EXERCISE DIRECTIONS
Pictures do not belong in your copy; repeat every other part of the entries exactly.

Records from a dataset
--------------------------------------------------
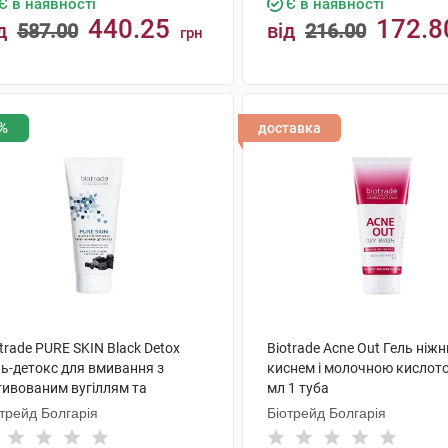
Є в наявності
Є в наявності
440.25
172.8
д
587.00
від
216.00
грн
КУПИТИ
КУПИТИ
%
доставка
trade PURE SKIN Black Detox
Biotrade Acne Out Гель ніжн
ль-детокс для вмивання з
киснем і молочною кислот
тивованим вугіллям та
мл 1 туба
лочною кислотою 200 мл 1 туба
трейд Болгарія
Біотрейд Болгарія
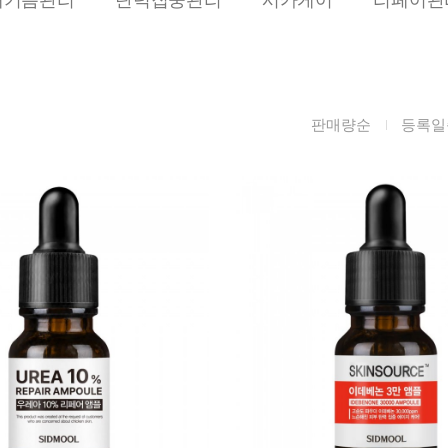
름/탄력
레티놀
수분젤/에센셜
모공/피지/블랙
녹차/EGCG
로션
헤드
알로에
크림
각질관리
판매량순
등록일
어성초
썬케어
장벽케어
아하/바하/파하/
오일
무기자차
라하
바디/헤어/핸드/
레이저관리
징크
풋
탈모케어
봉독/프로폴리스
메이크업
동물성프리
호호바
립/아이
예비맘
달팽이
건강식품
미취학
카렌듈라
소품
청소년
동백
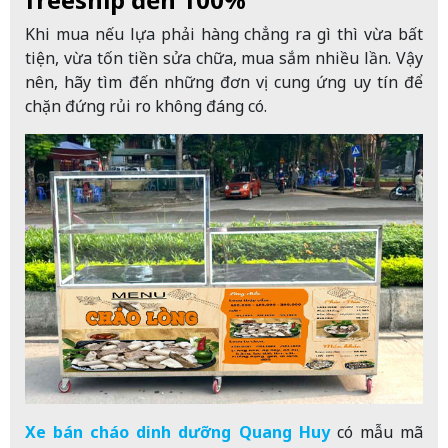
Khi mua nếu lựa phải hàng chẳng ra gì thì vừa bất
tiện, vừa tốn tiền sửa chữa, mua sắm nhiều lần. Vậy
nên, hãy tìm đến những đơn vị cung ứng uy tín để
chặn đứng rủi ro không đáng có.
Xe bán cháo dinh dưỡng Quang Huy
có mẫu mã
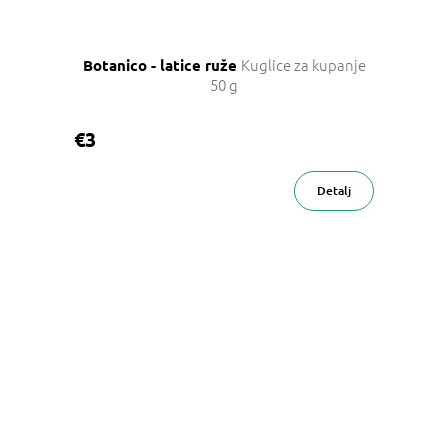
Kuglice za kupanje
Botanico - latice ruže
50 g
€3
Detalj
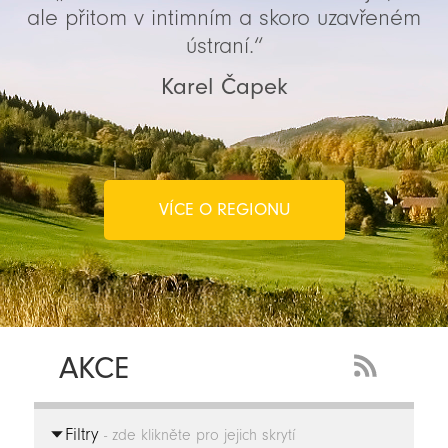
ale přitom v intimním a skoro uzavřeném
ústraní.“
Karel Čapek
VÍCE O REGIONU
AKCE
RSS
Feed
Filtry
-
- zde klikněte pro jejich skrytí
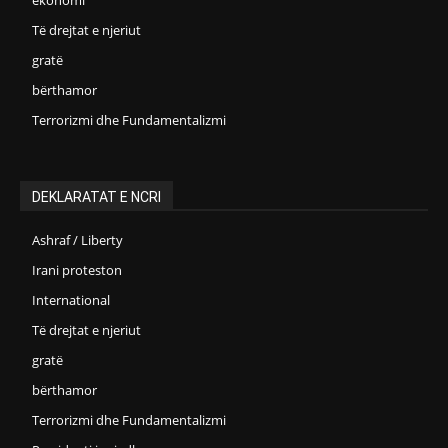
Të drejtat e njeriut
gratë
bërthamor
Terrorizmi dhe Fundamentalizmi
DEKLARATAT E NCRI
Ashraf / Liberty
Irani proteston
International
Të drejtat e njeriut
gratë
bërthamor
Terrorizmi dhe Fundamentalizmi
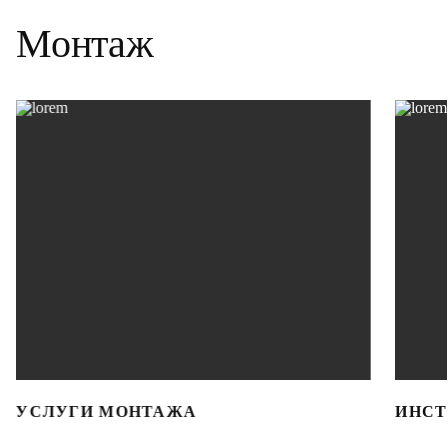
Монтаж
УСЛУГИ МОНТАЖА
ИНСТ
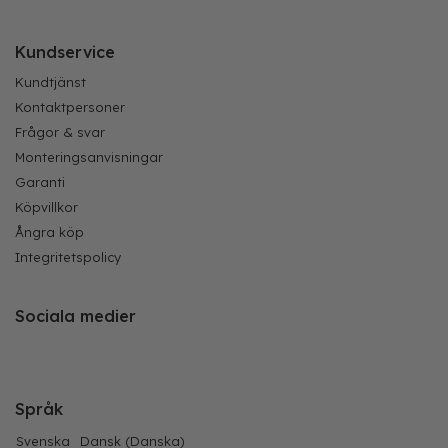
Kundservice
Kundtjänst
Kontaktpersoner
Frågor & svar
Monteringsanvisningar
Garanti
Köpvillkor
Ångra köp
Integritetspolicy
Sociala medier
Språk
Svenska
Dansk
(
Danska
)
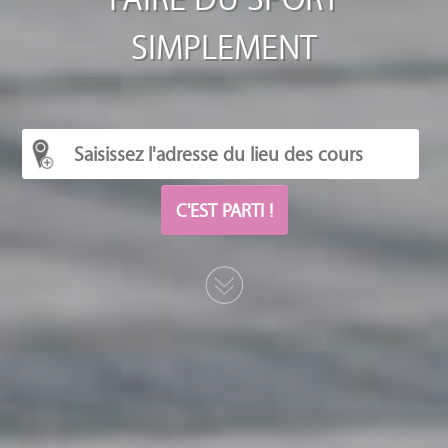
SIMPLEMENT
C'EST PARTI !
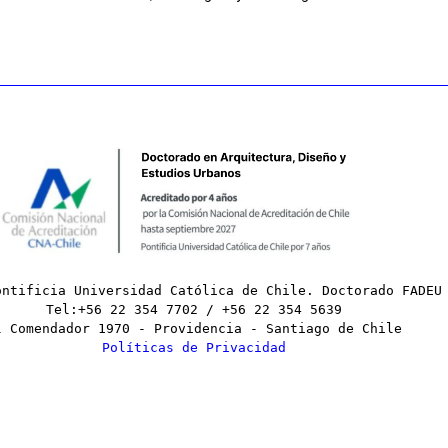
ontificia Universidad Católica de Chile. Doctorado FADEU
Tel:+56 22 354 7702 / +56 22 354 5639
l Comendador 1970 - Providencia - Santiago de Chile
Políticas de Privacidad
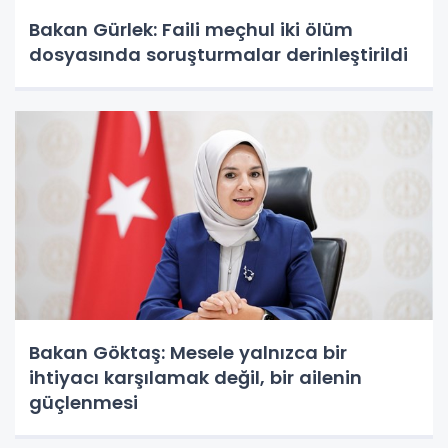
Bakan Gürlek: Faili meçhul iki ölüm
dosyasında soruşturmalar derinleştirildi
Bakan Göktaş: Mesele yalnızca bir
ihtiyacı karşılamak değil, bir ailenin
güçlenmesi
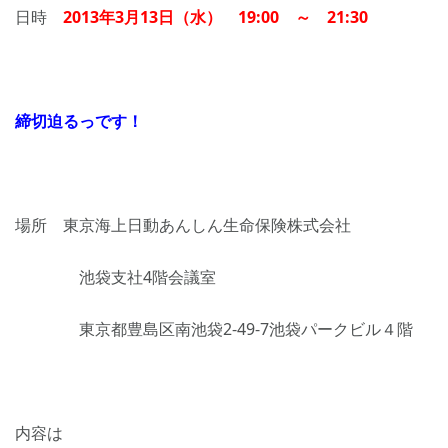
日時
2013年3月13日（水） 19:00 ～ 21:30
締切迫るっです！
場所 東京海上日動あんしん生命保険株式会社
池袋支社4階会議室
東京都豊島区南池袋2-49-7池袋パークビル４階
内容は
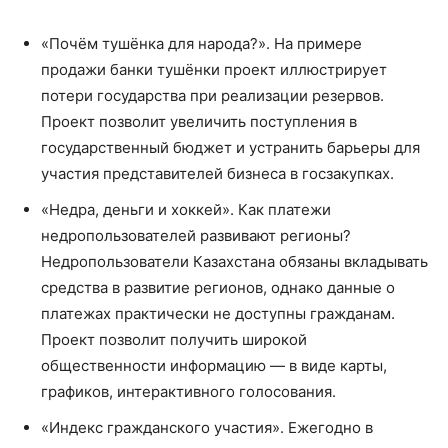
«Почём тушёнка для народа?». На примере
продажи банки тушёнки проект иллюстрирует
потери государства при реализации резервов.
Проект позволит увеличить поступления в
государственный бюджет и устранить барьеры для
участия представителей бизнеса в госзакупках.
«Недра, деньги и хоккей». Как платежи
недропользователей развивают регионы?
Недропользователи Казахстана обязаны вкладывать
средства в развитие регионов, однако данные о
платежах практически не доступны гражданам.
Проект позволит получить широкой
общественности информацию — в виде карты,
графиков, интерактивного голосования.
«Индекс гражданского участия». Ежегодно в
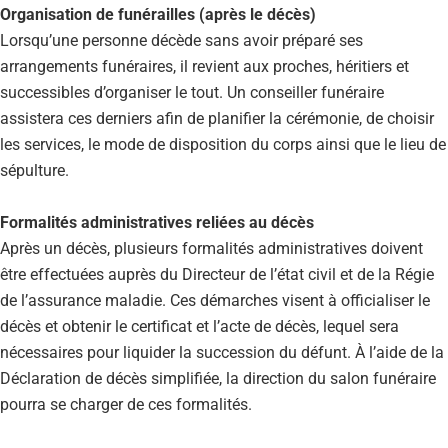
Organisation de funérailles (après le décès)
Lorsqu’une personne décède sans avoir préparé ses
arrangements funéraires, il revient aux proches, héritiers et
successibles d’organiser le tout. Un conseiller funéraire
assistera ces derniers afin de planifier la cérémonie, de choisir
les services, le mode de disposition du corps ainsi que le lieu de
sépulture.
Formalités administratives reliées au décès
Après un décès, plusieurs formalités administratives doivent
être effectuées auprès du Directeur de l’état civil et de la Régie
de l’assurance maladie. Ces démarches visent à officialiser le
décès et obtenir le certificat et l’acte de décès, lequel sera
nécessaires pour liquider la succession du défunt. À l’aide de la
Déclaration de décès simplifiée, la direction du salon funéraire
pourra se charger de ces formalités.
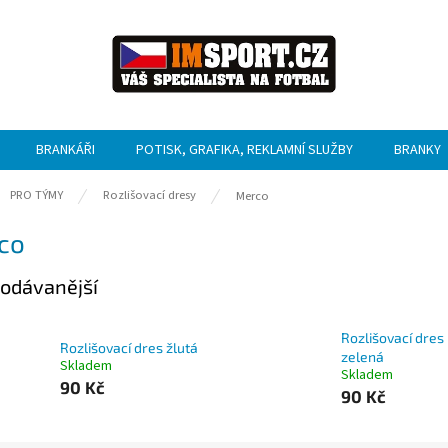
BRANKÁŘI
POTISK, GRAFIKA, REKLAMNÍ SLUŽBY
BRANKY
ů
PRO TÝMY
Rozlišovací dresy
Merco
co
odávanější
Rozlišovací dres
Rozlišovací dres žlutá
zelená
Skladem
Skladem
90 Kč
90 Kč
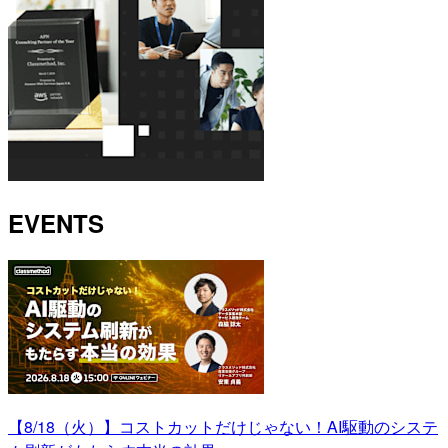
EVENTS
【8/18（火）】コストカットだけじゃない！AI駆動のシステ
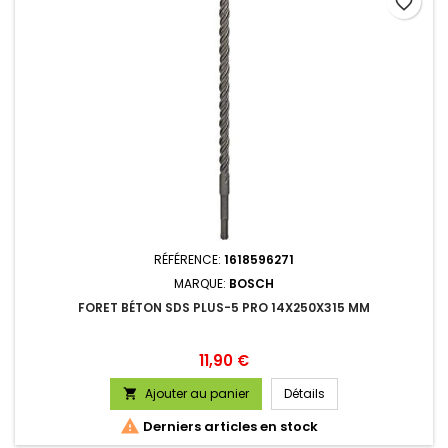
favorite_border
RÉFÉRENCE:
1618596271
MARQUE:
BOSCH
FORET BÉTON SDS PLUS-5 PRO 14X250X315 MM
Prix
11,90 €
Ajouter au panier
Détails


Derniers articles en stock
--------------------------------------------------
RESPONSE TO THE TASK
Є в наявності
Є в наявності
440.25
172.8
д
587.00
від
216.00
грн
КУПИТИ
КУПИТИ
%
доставка
trade PURE SKIN Black Detox
Biotrade Acne Out Гель ніжн
ль-детокс для вмивання з
киснем і молочною кислот
тивованим вугіллям та
мл 1 туба
лочною кислотою 200 мл 1 туба
трейд Болгарія
Біотрейд Болгарія
름/탄력
레티놀
수분젤/에센셜
모공/피지/블랙
녹차/EGCG
로션
헤드
알로에
크림
각질관리
판매량순
등록일
어성초
썬케어
장벽케어
아하/바하/파하/
오일
무기자차
라하
바디/헤어/핸드/
레이저관리
징크
풋
탈모케어
봉독/프로폴리스
메이크업
동물성프리
호호바
립/아이
예비맘
달팽이
건강식품
미취학
카렌듈라
소품
청소년
동백
Khi mua nếu lựa phải hàng chẳng ra gì thì vừa bất
tiện, vừa tốn tiền sửa chữa, mua sắm nhiều lần. Vậy
nên, hãy tìm đến những đơn vị cung ứng uy tín để
chặn đứng rủi ro không đáng có.
Xe bán cháo dinh dưỡng Quang Huy
có mẫu mã
Kuglice za kupanje
Botanico - latice ruže
50 g
€3
Detalj
ale přitom v intimním a skoro uzavřeném
ústraní.“
Karel Čapek
VÍCE O REGIONU
AKCE
RSS
Feed
Filtry
-
- zde klikněte pro jejich skrytí
Të drejtat e njeriut
gratë
bërthamor
Terrorizmi dhe Fundamentalizmi
DEKLARATAT E NCRI
Ashraf / Liberty
Irani proteston
International
Të drejtat e njeriut
gratë
bërthamor
Terrorizmi dhe Fundamentalizmi
Монтаж
УСЛУГИ МОНТАЖА
ИНСТ
Kundservice
Kundtjänst
Kontaktpersoner
Frågor & svar
Monteringsanvisningar
Garanti
Köpvillkor
Ångra köp
Integritetspolicy
Sociala medier
Språk
Svenska
Dansk
(
Danska
)
SIMPLEMENT
C'EST PARTI !
ontificia Universidad Católica de Chile. Doctorado FADEU
Tel:+56 22 354 7702 / +56 22 354 5639
l Comendador 1970 - Providencia - Santiago de Chile
Políticas de Privacidad
Bakan Gürlek: Faili meçhul iki ölüm
dosyasında soruşturmalar derinleştirildi
Bakan Göktaş: Mesele yalnızca bir
ihtiyacı karşılamak değil, bir ailenin
güçlenmesi
日時
2013年3月13日（水） 19:00 ～ 21:30
締切迫るっです！
場所 東京海上日動あんしん生命保険株式会社
池袋支社4階会議室
東京都豊島区南池袋2-49-7池袋パークビル４階
内容は
«Почём тушёнка для народа?». На примере
продажи банки тушёнки проект иллюстрирует
потери государства при реализации резервов.
Проект позволит увеличить поступления в
государственный бюджет и устранить барьеры для
участия представителей бизнеса в госзакупках.
«Недра, деньги и хоккей». Как платежи
недропользователей развивают регионы?
Недропользователи Казахстана обязаны вкладывать
средства в развитие регионов, однако данные о
платежах практически не доступны гражданам.
Проект позволит получить широкой
общественности информацию — в виде карты,
графиков, интерактивного голосования.
«Индекс гражданского участия». Ежегодно в
Organisation de funérailles (après le décès)
Lorsqu’une personne décède sans avoir préparé ses
arrangements funéraires, il revient aux proches, héritiers et
successibles d’organiser le tout. Un conseiller funéraire
assistera ces derniers afin de planifier la cérémonie, de choisir
les services, le mode de disposition du corps ainsi que le lieu de
sépulture.
Formalités administratives reliées au décès
Après un décès, plusieurs formalités administratives doivent
être effectuées auprès du Directeur de l’état civil et de la Régie
de l’assurance maladie. Ces démarches visent à officialiser le
décès et obtenir le certificat et l’acte de décès, lequel sera
nécessaires pour liquider la succession du défunt. À l’aide de la
Déclaration de décès simplifiée, la direction du salon funéraire
pourra se charger de ces formalités.
BRANKÁŘI
POTISK, GRAFIKA, REKLAMNÍ SLUŽBY
BRANKY
ů
PRO TÝMY
Rozlišovací dresy
Merco
co
odávanější
Rozlišovací dres
Rozlišovací dres žlutá
zelená
Skladem
Skladem
90 Kč
90 Kč
EVENTS
【8/18（火）】コストカットだけじゃない！AI駆動のシステ
favorite_border
RÉFÉRENCE:
1618596271
MARQUE:
BOSCH
FORET BÉTON SDS PLUS-5 PRO 14X250X315 MM
Prix
11,90 €
Ajouter au panier
Détails


Derniers articles en stock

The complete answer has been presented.